B. Procedures - Collection

When the SMI premium exceeds the amount of the benefit, the PSC must process these cases. (See SM 00850.475.) The PSC should take the following actions:

  1. The monthly benefit (before rounding down) is applied toward the premium owed by placing benefits in suspense. An estimate is made of the monthly benefit due for the balance of the year; the amount of the SMI premiums owed for the balance of the year will be known at this time so that the entire premium liability can be calculated. The amount of premiums collectible by direct remittance is the difference between the benefits payable and the premium liability.

  2. Send a letter to the beneficiary explaining the reason why his/her benefits are suspended, an explanation of the estimated amount of benefits and premiums due for the year, and requesting the balance of premiums by direct remittance. A premium billing notice (CMS-500) is prepared and enclosed with the letter.

  3. The case is diaried for the end of the year. No action is taken to terminate SMI or to follow up on the premium bill during this time. When the diary matures, the claim folder is examined. The actual benefits due for the year are then known (an increase may have occurred during the year).

    (NOTE: The direct billing system (DBS) will accrue and maintain the premium liability but the system will not automatically bill the beneficiary.)

    1. If the premium bill sent out the previous year has been paid in full, any balance of monthly benefits payable due to an increase in benefit rates will be added to the benefits estimated to be due for the new year. The individual will again be billed for the balance of the new year's premiums with an explanation sent of how the amount was calculated. The case is again diaried for the end of the new year.

    2. If the premium bill for the previous year has not been paid in full, the amount of any benefit increase due will be used to reduce the premium arrearage owed. In any case, if the premium arrearage is less than the equivalent of 3 months premiums at the rate in effect when the record is examined, the action steps 1., 2., and 3. will be repeated. In addition, an explanation will be given if there was an increased benefit amount used to offset, in part or in full the prior year's premium arrearage. That amount must be included in the new bill and the notice will tell the beneficiary that the arrearage is still due along with the new year's premiums.

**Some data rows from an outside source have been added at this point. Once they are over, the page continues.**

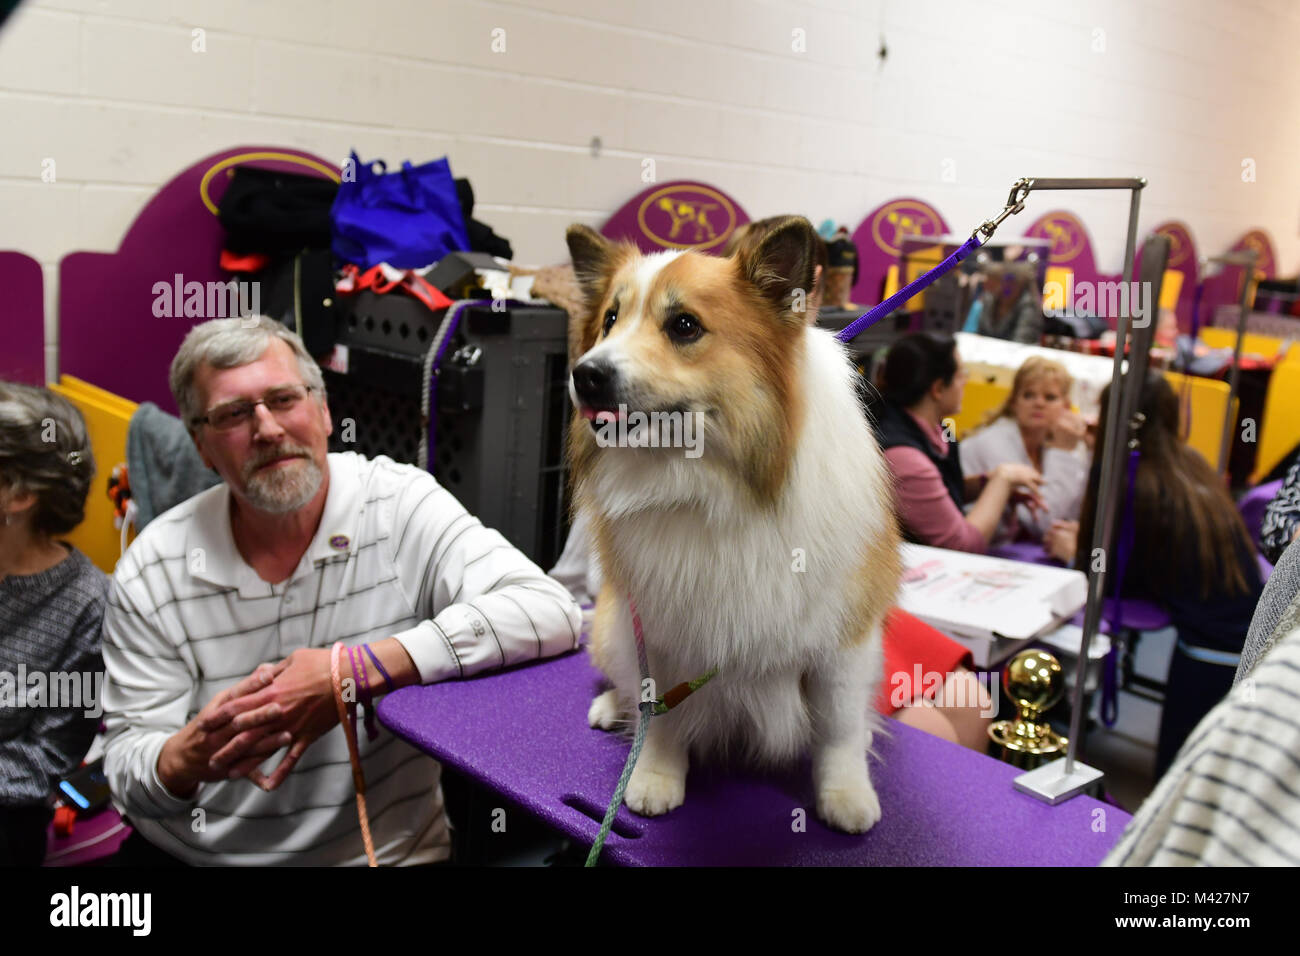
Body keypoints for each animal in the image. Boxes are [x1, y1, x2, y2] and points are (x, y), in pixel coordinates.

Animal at [569, 217, 904, 832]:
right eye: (609, 319)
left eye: (684, 325)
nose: (586, 375)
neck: (716, 486)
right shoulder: (664, 631)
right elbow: (662, 715)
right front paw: (655, 775)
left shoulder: (843, 641)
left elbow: (840, 729)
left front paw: (846, 794)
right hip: (610, 628)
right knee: (626, 687)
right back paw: (612, 708)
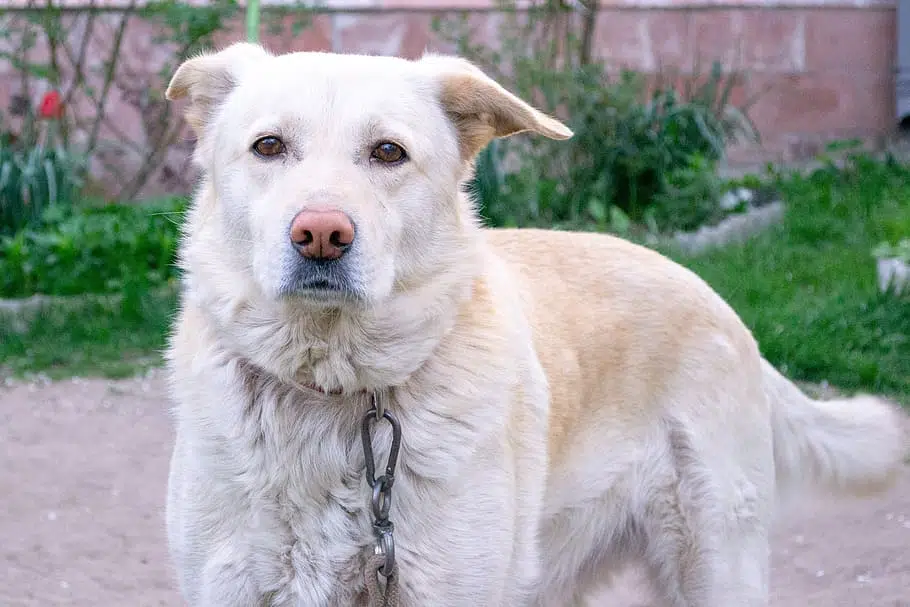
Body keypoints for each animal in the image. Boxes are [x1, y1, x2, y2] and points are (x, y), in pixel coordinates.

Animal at [162, 42, 904, 607]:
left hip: (715, 568)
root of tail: (719, 302)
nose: (321, 233)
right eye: (268, 146)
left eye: (388, 153)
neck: (336, 393)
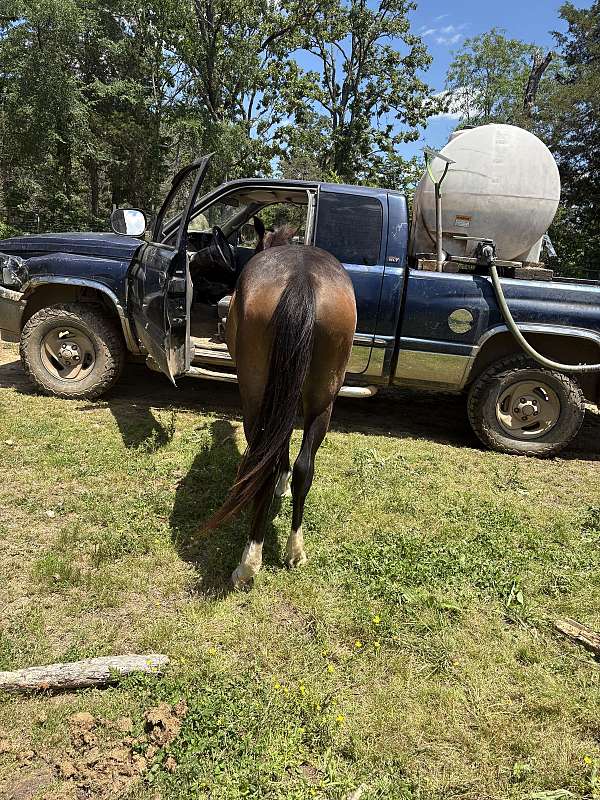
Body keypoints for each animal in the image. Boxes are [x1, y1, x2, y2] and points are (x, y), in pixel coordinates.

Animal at [203, 227, 357, 589]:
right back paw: (294, 550)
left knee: (265, 462)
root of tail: (302, 279)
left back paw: (249, 562)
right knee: (305, 467)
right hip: (322, 400)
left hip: (256, 397)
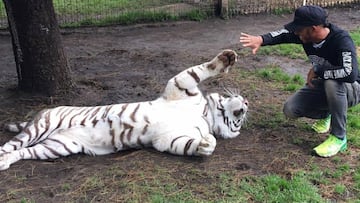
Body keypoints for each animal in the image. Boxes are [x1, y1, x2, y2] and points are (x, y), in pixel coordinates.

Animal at [0, 50, 248, 170]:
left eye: (237, 123)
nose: (245, 105)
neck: (205, 115)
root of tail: (41, 113)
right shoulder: (181, 85)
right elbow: (201, 70)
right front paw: (226, 58)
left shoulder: (169, 138)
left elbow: (191, 144)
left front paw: (206, 144)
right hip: (40, 128)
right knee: (10, 145)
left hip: (57, 147)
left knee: (24, 152)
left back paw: (5, 163)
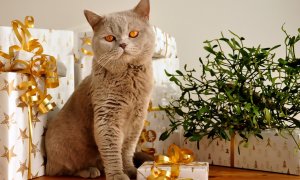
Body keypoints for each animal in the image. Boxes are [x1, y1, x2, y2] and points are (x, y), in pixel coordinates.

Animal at [45, 0, 156, 179]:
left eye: (133, 34)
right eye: (110, 38)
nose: (123, 44)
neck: (128, 77)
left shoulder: (137, 119)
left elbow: (127, 150)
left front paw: (130, 170)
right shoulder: (107, 117)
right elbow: (112, 151)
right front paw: (117, 174)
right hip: (61, 146)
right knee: (62, 169)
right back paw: (90, 170)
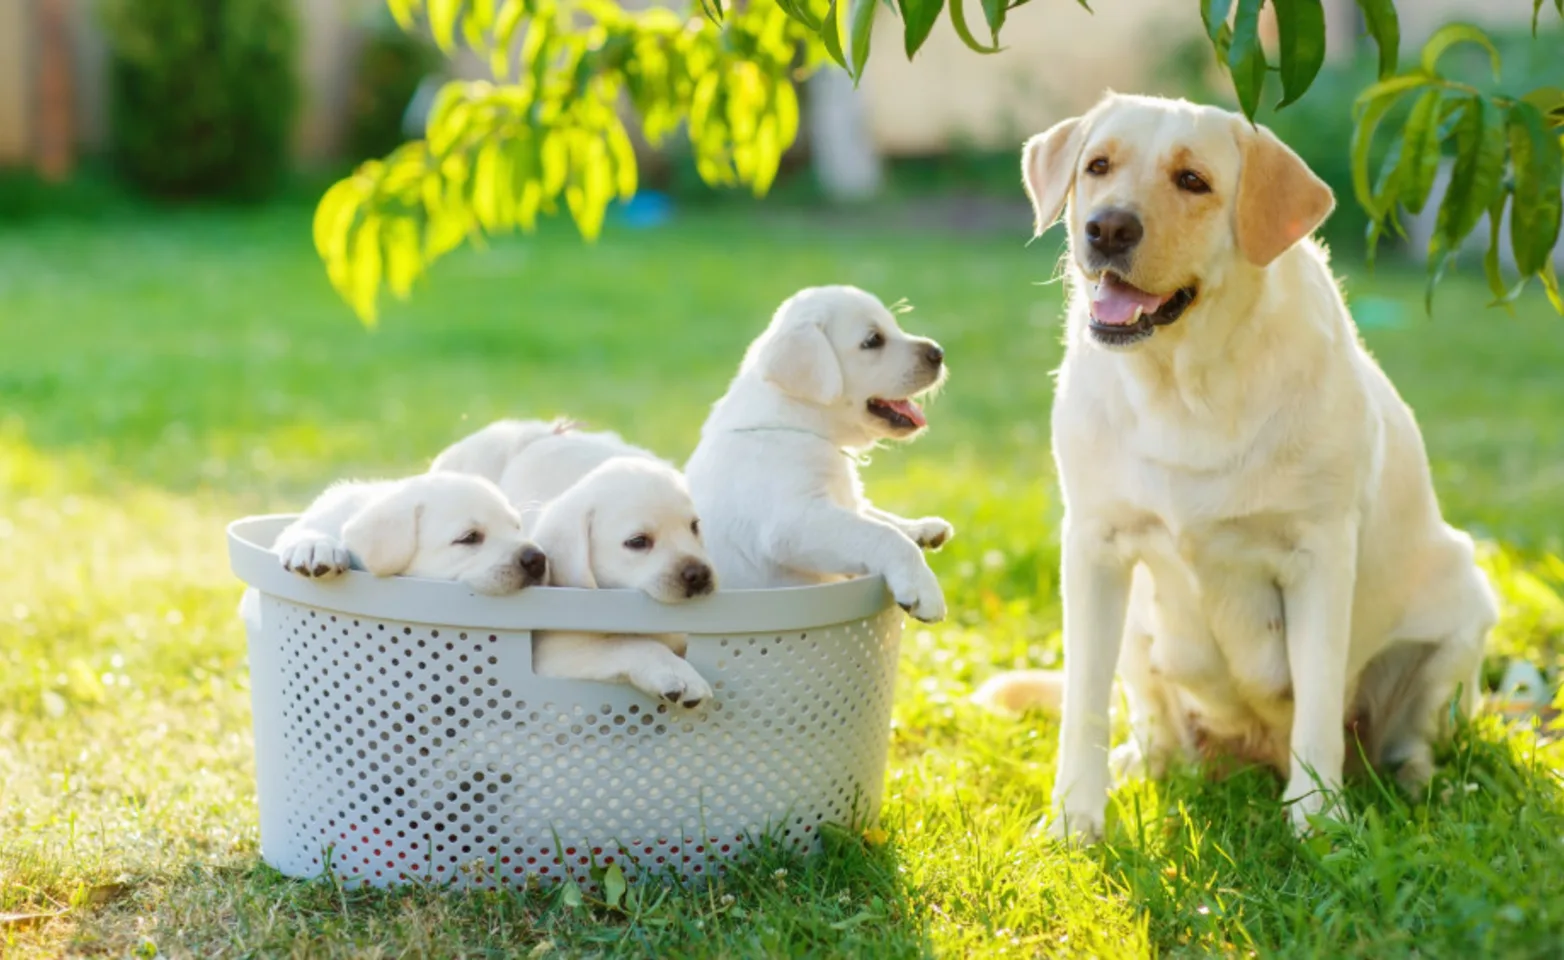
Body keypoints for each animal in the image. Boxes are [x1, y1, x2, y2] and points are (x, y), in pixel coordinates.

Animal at [528, 456, 716, 709]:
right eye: (637, 541)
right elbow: (624, 643)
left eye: (694, 526)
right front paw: (676, 672)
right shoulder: (553, 655)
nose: (700, 575)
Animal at [688, 286, 950, 625]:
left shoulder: (843, 502)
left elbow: (875, 515)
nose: (939, 352)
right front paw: (923, 587)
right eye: (873, 340)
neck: (797, 424)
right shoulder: (794, 521)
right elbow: (881, 534)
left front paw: (920, 527)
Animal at [982, 92, 1495, 844]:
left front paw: (1318, 823)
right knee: (1154, 725)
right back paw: (1144, 762)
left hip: (1462, 615)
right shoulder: (1094, 546)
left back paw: (1420, 789)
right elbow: (1083, 702)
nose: (1108, 227)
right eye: (1098, 166)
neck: (1184, 385)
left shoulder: (1319, 556)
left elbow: (1317, 706)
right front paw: (1076, 820)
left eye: (1193, 181)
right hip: (1136, 627)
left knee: (1411, 739)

    3. If the premium remittance was not paid in full and the amount owed for the prior months (after recalculation of the exact amount of benefits with any benefits owed applied toward the arrearage) equals or exceeds 3 months premiums at the rate in effect when the record is examined, a bill is sent. A letter is included with the bill warning that if the remittance due for the prior year is not received by the end of the third month after the month of the notice, SMI entitlement will end at that point.

C. Procedure - Termination of coverage for nonpayment of premiums

As indicated in HI 01001.041B.3.c., coverage is subject to termination if the equivalent of 3 months premiums is owed at the time the record is examined. In cases where the monthly benefit amount is close to the amount of the premium, the premium arrearage may accumulate for months before the amount owed equals 3 months premiums. For example, if the premium amount billed for a year (the difference between the benefit due and total amount of the premiums) were $10.00, it would be over a year before the individual would owe the equivalent of 3 months premiums. If coverage must be terminated because the arrearage is excessive, future monthly benefit checks will be used to recover the amount of the premium owed through the last month of coverage.